Having spoken to Jim Wilson from soil essentials last week about what they are doing it’s very interesting, however it’s clear from what they’ve found it’s not as simple as a silver bullet, we are going to try a few fields on a grid system scouted manually, given the time of yr they will likely be maize, will be interesting to see what comes out of it.

i took a look at the small robot company website again this evening, great but it still isn’t actually a working product or system which I can buy yet. I also wonder how it fits in an mixed farm spread over 8 or 10 miles?
something else which has come to my attention by chance this week is camera guided hoeing of cereals, having loosely thought about the economics of it I think it’s something I’m going to investigate further.
a crop hoed a couple of times in season with glyphosate out of season to control perennials could be a possibility and in a resistant bg location spending £100/ha on herbicides, or a rg situation might stack up financially and have no resistance issues.
 

DanniAgro

Member
Innovate UK
small drone company is doing ground level weed mapping with the aim of then using small 4x4 drones to treat individual weeds.

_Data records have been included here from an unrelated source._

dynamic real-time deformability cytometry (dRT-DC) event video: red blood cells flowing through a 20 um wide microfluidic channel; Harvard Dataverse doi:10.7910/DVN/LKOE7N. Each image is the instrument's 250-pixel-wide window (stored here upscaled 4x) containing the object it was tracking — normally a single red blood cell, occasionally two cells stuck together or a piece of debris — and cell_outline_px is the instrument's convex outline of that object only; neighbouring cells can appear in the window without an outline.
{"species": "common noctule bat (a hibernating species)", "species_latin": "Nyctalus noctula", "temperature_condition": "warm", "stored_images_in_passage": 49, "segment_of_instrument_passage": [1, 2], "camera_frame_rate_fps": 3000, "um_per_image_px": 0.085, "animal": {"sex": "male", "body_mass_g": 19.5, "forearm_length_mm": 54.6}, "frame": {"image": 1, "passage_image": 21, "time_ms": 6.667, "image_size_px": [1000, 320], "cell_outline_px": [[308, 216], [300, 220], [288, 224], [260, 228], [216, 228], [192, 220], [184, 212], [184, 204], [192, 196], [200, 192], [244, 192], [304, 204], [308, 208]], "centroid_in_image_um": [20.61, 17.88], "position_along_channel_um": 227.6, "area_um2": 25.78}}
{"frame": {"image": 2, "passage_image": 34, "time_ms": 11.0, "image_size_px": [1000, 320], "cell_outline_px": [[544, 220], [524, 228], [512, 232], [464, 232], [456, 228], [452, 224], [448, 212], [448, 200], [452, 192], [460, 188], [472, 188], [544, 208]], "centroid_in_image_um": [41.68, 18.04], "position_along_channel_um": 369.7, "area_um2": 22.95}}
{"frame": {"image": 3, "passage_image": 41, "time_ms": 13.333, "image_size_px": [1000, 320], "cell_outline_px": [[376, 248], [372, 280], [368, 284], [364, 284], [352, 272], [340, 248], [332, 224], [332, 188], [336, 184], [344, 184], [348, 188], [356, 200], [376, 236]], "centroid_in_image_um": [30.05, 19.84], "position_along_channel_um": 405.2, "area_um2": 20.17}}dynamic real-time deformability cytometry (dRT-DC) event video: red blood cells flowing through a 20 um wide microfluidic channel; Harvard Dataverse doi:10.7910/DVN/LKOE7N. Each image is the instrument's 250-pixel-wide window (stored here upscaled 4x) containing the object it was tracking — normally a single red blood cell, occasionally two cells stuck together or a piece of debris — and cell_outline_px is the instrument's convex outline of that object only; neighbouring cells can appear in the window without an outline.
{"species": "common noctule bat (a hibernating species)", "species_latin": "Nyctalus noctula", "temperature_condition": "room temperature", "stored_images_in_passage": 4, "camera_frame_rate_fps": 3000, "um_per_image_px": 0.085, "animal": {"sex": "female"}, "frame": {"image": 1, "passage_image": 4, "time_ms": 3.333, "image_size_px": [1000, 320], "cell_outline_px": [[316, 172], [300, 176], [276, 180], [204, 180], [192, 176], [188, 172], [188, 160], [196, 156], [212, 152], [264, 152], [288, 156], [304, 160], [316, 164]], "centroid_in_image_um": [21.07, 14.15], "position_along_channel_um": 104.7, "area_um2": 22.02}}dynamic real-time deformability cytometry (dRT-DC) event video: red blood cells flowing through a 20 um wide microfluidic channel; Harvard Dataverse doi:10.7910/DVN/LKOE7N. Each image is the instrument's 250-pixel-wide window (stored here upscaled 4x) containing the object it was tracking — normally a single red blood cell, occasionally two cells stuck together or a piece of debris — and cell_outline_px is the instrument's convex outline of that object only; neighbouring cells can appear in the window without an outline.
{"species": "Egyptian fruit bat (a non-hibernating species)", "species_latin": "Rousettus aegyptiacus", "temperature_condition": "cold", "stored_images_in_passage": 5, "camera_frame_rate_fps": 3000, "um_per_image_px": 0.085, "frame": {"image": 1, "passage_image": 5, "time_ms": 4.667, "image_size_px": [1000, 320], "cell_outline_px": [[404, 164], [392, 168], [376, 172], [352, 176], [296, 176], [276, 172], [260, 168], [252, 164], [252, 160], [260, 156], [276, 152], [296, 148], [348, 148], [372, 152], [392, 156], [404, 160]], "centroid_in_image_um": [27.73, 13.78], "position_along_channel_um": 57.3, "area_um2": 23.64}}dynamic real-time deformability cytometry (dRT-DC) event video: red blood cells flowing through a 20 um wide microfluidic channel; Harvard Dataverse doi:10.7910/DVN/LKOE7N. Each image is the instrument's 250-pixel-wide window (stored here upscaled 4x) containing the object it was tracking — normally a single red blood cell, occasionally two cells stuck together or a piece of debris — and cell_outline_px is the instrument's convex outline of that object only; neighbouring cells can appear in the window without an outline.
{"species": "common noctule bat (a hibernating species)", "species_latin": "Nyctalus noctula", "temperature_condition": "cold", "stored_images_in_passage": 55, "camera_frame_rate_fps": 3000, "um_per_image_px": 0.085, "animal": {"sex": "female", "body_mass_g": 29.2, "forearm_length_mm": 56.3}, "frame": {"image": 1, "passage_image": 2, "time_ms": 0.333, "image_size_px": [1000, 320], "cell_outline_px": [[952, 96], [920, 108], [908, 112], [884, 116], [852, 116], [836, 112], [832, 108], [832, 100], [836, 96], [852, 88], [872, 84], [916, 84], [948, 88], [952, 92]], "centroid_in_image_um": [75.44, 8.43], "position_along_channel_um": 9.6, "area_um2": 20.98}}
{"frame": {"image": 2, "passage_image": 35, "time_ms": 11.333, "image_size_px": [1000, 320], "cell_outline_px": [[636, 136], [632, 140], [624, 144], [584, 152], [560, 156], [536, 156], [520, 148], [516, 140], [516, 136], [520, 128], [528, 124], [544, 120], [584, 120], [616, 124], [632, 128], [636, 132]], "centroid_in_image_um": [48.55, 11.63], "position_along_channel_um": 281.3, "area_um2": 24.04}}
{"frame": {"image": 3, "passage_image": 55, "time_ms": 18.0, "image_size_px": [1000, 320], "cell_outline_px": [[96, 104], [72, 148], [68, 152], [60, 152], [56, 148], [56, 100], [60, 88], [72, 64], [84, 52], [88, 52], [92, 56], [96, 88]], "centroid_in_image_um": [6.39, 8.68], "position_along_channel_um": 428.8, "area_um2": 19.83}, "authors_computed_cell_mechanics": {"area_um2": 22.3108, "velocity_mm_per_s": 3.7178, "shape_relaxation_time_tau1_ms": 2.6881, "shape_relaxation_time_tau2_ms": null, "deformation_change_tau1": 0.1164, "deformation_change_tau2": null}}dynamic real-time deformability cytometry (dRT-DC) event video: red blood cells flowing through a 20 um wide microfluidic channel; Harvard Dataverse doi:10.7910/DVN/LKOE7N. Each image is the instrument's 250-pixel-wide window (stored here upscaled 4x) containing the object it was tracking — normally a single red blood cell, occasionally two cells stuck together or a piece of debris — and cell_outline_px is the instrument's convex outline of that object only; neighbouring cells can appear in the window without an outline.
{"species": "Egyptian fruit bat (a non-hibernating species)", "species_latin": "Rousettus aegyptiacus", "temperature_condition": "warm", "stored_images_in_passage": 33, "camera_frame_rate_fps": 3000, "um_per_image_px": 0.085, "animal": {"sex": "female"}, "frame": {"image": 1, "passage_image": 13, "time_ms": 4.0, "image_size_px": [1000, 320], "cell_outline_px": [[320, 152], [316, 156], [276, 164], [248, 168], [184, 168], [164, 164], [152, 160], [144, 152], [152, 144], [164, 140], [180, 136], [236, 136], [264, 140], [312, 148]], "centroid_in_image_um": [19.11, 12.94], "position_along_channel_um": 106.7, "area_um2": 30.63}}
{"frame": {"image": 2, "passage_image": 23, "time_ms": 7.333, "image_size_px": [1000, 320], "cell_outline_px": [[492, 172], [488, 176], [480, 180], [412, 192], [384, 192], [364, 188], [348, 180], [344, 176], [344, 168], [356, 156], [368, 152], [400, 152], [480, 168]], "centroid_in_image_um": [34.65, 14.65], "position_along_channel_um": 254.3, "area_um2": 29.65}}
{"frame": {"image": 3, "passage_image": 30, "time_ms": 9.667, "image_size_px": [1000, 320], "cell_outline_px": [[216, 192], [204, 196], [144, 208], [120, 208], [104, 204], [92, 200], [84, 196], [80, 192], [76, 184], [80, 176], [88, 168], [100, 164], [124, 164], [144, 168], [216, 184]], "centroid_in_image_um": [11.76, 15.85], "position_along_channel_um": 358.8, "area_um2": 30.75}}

One thing to feed into the discussion... Ag Chem companies need sales volumes to produce product and invest in R&D. If we are all significantly reduced the amounts of chemicals we apply it will either have to become vastly more expensive or they will walk away from the sector and we wont see any new chemistry come though.
Yes, they will probably abandon the market.
 

PSQ

Member
Arable Farmer
As soon as you start hearing ‘artificial intelligence’ and drones etc, you know that it’s going to cost considerably more financially and in management time, than spraying at a flat rate across the field.

For £50 you can buy dozens of 4mm glass fibre canes and a smartphone GPS app (I use Waypoint, think it was free) to map weedy areas. The following spring the canes go out, leaning them towards the patches to be sprayed. You just need to be creative with your file names in that it’s easy to get muddled up, so I categorise by field, year, tramline or other identifiable mark, and point number: ‘Bruntrigs 2017 T4 1/4’. In Waypoint it has a compass icon to direct you to previously saved points.
Simple, repeatable, effective and doesn’t require £5,000 to buy into some ineffective and ‘soon to be forgotten’ half baked technological wet dream.
 

DanniAgro

Member
Innovate UK
Being farmers our self any product we bring to market has to be affordable and overall, make good business sense.
New technology doesn’t have to be expensive....but it has to work!
It doesn't have to be expensive, no, but unfortunately it has a nasty habit of becoming so.